REPUBLIKA.CO.ID, JAKARTA -- Peniliti Pusat Kajian Anti Korupsi (Pukat) UGM, Agung Nugroho, menilai anggota Dewan Pengawas KPK adalah orang-orang yang berintegritas. Namun, tetap saja mereka menempati posisi yang seharusnya tidak ada.
"Yang jadi masalah adalah keberadaan Dewas KPK ini sudah cacat sejak lahir, yakni dalam pembuatan Undang-undang. Ini masalah strukturnya, bukan orangnya," kata Agung kepada Republika.co.id, Sabtu (21/12).
Posisi Dewas KPK adalah amanat dari Undang-Undang (UU) Nomor 19/2019 tentang KPK. Agung menilai keberaadan Dewas itu cacat lantaran memiliki kewenagan pro yustisia. Seperti izin penyadapan harus seizin Dewas.
"Hal lain karena Dewas bisa jadi matahari kembar di KPK karena kewenangan yang dimiliki adalah sesuatu yang seharusnya tidak dimiliki bidang pengawasan," ujar Agung.
Meski demikian, Agung mengaku sedikit lega dengan ditunjuknya orang-orang berintergritas menjadi Dewas KPK. Setidaknya, kata dia, mereka tidak akan membebani KPK dalam penindakan.
Agung menambahkan, pihaknya saat ini sebenarnya masih berharap agar KPK tetap seperti dulu, sebelum UU Nomor 19/2019 ditetapkan.
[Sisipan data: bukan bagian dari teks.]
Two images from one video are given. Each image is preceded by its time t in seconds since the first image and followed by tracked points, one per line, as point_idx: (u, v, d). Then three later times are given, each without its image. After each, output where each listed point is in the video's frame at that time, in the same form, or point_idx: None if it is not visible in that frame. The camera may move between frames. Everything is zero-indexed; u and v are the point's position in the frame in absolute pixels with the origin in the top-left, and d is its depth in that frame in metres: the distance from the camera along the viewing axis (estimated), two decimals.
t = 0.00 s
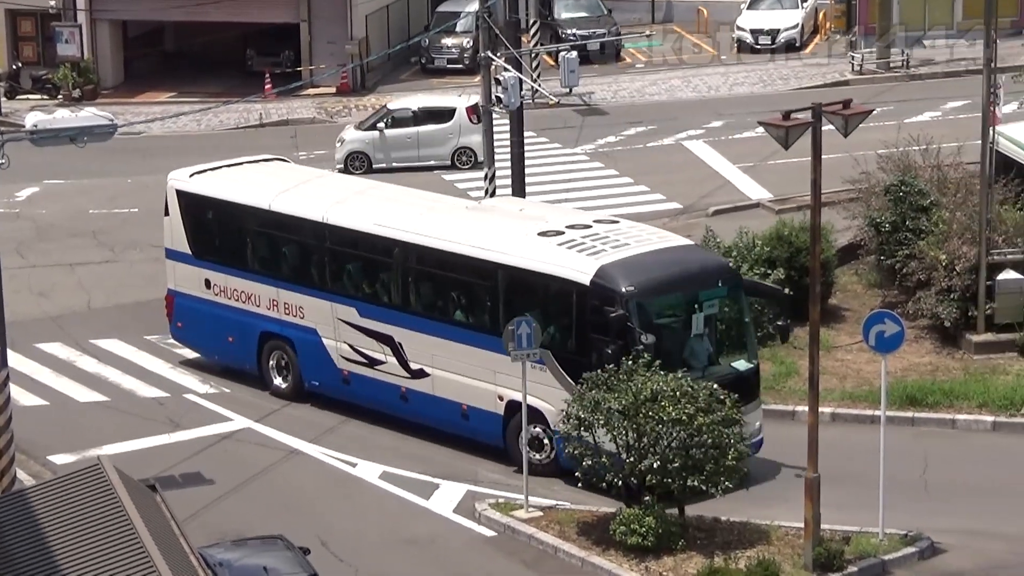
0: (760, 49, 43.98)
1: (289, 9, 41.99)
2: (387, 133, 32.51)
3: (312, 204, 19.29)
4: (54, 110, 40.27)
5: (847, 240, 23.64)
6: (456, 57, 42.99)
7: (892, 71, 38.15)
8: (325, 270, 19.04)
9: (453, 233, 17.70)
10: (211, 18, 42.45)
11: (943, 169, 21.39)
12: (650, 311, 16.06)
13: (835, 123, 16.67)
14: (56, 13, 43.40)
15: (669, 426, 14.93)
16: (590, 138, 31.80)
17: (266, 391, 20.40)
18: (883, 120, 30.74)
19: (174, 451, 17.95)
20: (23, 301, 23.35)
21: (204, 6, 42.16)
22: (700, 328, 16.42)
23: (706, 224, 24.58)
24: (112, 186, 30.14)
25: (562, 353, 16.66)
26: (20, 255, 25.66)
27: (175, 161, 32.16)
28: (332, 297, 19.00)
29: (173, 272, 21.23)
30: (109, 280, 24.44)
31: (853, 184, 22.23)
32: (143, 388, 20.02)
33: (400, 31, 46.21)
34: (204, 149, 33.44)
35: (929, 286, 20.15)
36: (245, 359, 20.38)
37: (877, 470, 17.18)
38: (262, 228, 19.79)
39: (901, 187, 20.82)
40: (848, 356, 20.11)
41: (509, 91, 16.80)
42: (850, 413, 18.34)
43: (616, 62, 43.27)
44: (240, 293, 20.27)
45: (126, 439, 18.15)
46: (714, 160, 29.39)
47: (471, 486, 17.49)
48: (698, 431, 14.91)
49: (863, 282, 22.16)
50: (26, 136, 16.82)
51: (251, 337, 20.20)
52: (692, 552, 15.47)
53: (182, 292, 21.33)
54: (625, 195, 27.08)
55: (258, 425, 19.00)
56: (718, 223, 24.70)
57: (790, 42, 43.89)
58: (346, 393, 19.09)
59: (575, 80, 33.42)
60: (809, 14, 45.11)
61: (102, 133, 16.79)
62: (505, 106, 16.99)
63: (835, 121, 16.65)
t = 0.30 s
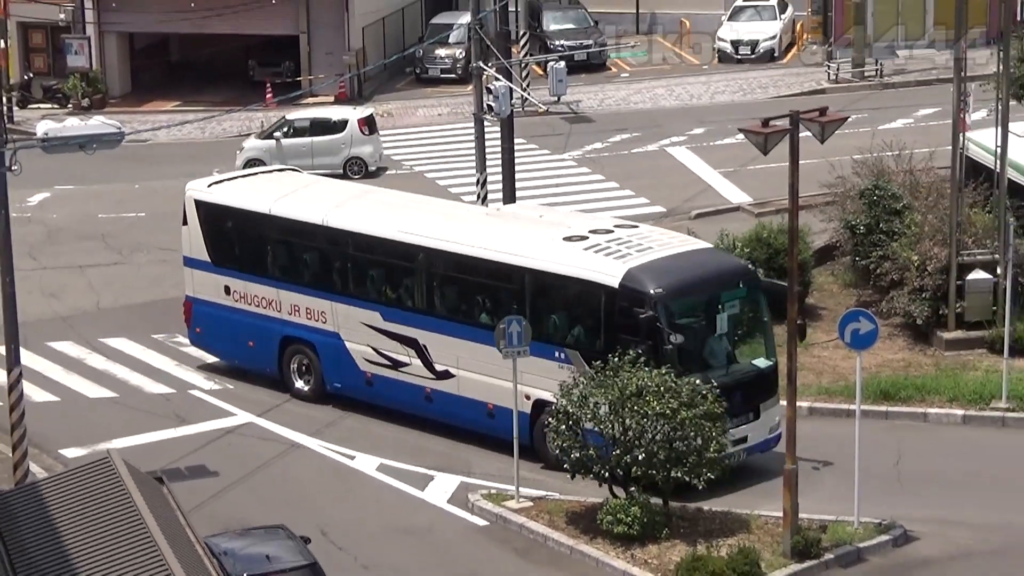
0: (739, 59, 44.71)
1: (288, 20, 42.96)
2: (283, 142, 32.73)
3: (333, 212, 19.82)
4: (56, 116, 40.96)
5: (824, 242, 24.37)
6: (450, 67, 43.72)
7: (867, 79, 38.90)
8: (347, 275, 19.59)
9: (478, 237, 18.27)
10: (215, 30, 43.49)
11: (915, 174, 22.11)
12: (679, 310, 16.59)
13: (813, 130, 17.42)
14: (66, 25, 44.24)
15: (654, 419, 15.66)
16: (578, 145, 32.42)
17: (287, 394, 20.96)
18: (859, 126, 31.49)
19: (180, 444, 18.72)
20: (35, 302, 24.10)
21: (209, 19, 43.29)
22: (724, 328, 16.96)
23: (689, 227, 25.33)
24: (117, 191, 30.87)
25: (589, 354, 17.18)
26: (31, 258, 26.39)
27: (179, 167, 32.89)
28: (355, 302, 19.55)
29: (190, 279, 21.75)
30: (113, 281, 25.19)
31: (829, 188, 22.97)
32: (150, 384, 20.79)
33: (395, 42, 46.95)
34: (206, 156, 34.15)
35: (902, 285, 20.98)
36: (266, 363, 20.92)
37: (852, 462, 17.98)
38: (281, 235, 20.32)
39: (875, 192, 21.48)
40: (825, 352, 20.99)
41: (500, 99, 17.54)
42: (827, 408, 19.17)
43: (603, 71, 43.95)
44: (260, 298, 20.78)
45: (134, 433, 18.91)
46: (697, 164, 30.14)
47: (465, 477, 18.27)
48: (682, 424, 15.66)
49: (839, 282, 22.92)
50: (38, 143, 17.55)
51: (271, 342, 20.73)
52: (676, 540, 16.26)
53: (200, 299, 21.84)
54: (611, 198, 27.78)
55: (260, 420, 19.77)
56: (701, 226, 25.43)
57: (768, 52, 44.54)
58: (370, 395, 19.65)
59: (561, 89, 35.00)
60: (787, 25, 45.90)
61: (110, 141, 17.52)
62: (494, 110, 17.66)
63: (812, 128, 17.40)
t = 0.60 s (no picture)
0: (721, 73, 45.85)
1: (294, 37, 44.04)
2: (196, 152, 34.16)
3: (358, 221, 20.63)
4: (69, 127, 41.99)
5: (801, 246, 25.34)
6: (447, 80, 44.76)
7: (842, 91, 39.88)
8: (371, 281, 20.38)
9: (503, 245, 19.12)
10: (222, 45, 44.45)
11: (887, 182, 22.99)
12: (702, 311, 17.48)
13: (791, 140, 18.40)
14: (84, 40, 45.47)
15: (640, 414, 16.61)
16: (567, 154, 33.50)
17: (311, 395, 21.76)
18: (833, 136, 32.42)
19: (191, 437, 19.70)
20: (54, 303, 25.08)
21: (216, 33, 44.30)
22: (744, 328, 17.87)
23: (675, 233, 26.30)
24: (129, 199, 31.85)
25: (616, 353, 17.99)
26: (49, 260, 27.37)
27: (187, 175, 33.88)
28: (380, 307, 20.34)
29: (214, 285, 22.46)
30: (125, 282, 26.16)
31: (806, 195, 23.92)
32: (163, 380, 21.77)
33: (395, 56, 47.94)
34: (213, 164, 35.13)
35: (876, 287, 21.98)
36: (291, 366, 21.70)
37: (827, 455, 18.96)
38: (306, 243, 21.09)
39: (849, 199, 22.43)
40: (802, 350, 22.06)
41: (494, 111, 18.49)
42: (804, 404, 20.28)
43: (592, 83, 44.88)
44: (285, 304, 21.56)
45: (148, 427, 19.88)
46: (681, 172, 31.13)
47: (461, 468, 19.26)
48: (666, 419, 16.62)
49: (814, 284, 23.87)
50: (56, 152, 18.52)
51: (296, 346, 21.50)
52: (661, 529, 17.24)
53: (223, 305, 22.60)
54: (599, 204, 28.70)
55: (267, 414, 20.74)
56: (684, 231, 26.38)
57: (749, 66, 45.70)
58: (394, 395, 20.47)
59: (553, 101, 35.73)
60: (766, 41, 46.96)
61: (124, 150, 18.48)
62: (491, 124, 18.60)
63: (790, 137, 18.38)
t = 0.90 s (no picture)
0: (703, 85, 46.82)
1: (298, 51, 45.07)
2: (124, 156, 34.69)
3: (380, 228, 21.54)
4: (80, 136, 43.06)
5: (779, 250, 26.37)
6: (443, 92, 45.84)
7: (817, 103, 40.92)
8: (392, 285, 21.30)
9: (524, 251, 20.07)
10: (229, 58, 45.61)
11: (859, 188, 23.99)
12: (722, 312, 18.32)
13: (769, 149, 19.39)
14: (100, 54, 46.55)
15: (625, 408, 17.63)
16: (557, 162, 34.48)
17: (333, 394, 22.71)
18: (808, 146, 33.42)
19: (200, 430, 20.74)
20: (71, 303, 26.09)
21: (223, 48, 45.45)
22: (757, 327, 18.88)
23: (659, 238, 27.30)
24: (140, 205, 32.82)
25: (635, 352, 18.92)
26: (65, 263, 28.38)
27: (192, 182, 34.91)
28: (403, 310, 21.25)
29: (235, 291, 23.37)
30: (134, 283, 27.18)
31: (783, 201, 24.94)
32: (173, 375, 22.80)
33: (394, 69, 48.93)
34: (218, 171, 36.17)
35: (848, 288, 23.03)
36: (312, 367, 22.62)
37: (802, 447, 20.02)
38: (327, 250, 21.98)
39: (824, 204, 23.53)
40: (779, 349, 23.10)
41: (488, 121, 19.54)
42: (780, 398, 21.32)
43: (581, 95, 45.92)
44: (306, 308, 22.43)
45: (159, 420, 20.92)
46: (665, 179, 32.15)
47: (456, 460, 20.29)
48: (651, 412, 17.67)
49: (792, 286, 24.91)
50: (73, 160, 19.52)
51: (318, 348, 22.42)
52: (645, 517, 18.28)
53: (244, 310, 23.46)
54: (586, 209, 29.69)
55: (272, 408, 21.77)
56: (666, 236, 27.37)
57: (729, 79, 46.71)
58: (415, 395, 21.41)
59: (544, 113, 36.31)
60: (746, 55, 48.02)
61: (137, 157, 19.47)
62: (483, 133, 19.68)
63: (768, 146, 19.37)
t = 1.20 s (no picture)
0: (684, 97, 47.93)
1: (301, 64, 46.25)
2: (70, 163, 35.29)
3: (399, 235, 22.41)
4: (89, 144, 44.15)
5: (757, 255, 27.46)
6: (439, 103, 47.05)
7: (792, 113, 42.11)
8: (412, 289, 22.21)
9: (542, 256, 21.02)
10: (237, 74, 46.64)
11: (832, 195, 24.88)
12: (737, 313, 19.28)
13: (746, 157, 20.49)
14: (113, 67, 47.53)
15: (610, 403, 18.76)
16: (546, 169, 35.59)
17: (351, 394, 23.64)
18: (784, 154, 34.55)
19: (208, 423, 21.84)
20: (85, 303, 27.17)
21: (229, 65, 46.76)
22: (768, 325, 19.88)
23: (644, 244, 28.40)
24: (148, 209, 33.89)
25: (652, 352, 19.85)
26: (80, 265, 29.47)
27: (196, 189, 36.01)
28: (423, 313, 22.17)
29: (255, 296, 24.17)
30: (143, 284, 28.25)
31: (760, 208, 26.02)
32: (183, 372, 23.91)
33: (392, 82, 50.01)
34: (222, 178, 37.25)
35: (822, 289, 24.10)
36: (332, 368, 23.54)
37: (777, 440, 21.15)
38: (347, 256, 22.83)
39: (798, 210, 24.42)
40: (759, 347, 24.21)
41: (480, 130, 20.61)
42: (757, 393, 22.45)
43: (569, 106, 46.96)
44: (326, 312, 23.31)
45: (170, 414, 22.02)
46: (648, 186, 33.26)
47: (450, 452, 21.40)
48: (634, 407, 18.82)
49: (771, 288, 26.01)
50: (87, 167, 20.61)
51: (337, 350, 23.31)
52: (629, 505, 19.40)
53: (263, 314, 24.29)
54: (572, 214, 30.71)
55: (276, 403, 22.86)
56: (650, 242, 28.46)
57: (708, 92, 47.81)
58: (434, 393, 22.39)
59: (533, 123, 37.43)
60: (724, 68, 49.13)
61: (148, 165, 20.55)
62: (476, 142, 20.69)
63: (746, 155, 20.47)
Namun, harapan agar Presiden Joko Widodo (Jokowi) menerbitkan Peraturan Pemerintah Pengganti Undang-Undang (Perpu) sudah semakin tipis.
Pukat UGM, kata Agung, kini menyandarkan harapan terakhir pada uji materi UU tersebut di Mahkamah Konstitusi (MK). "Saat ini kami menunggu uji materi yang dilakukan oleh mantan Pimpinan KPK (Agus Rahardjo CS)," katanya.
Presiden Jokowi resmi melantik lima anggota Dewan Pengawas KPK di Istana Negara, Jakarta, Jumat (20/12) siang. Jokowi melantik kelimanya berdasarkan Keputusan Presiden nomor 140/P tahun 2019 tentang pengangkatan keanggotaan Dewan Pengawas KPK masa jabatan 2019-2023.
Dewan Pengawas yang telah ditunjuk Jokowi tersebut adalah mantan pimpinan KPK jilid I Tumpak Hatorangan Panggabean sebagai ketua. Sedangkan di posisi sebagai anggota, ada Wakil Ketua Pengadilan Tinggi Kupang NTT Albertina Ho.
Selanjutnya ada mantan Hakim Agung di Mahkamah Agung Artidjo Alkostar, mantan Wakil Ketua MK Harjono, dan peneliti Lembaga Ilmu Pengetahuan Indonesia (LIPI) Sjamsuddin Haris.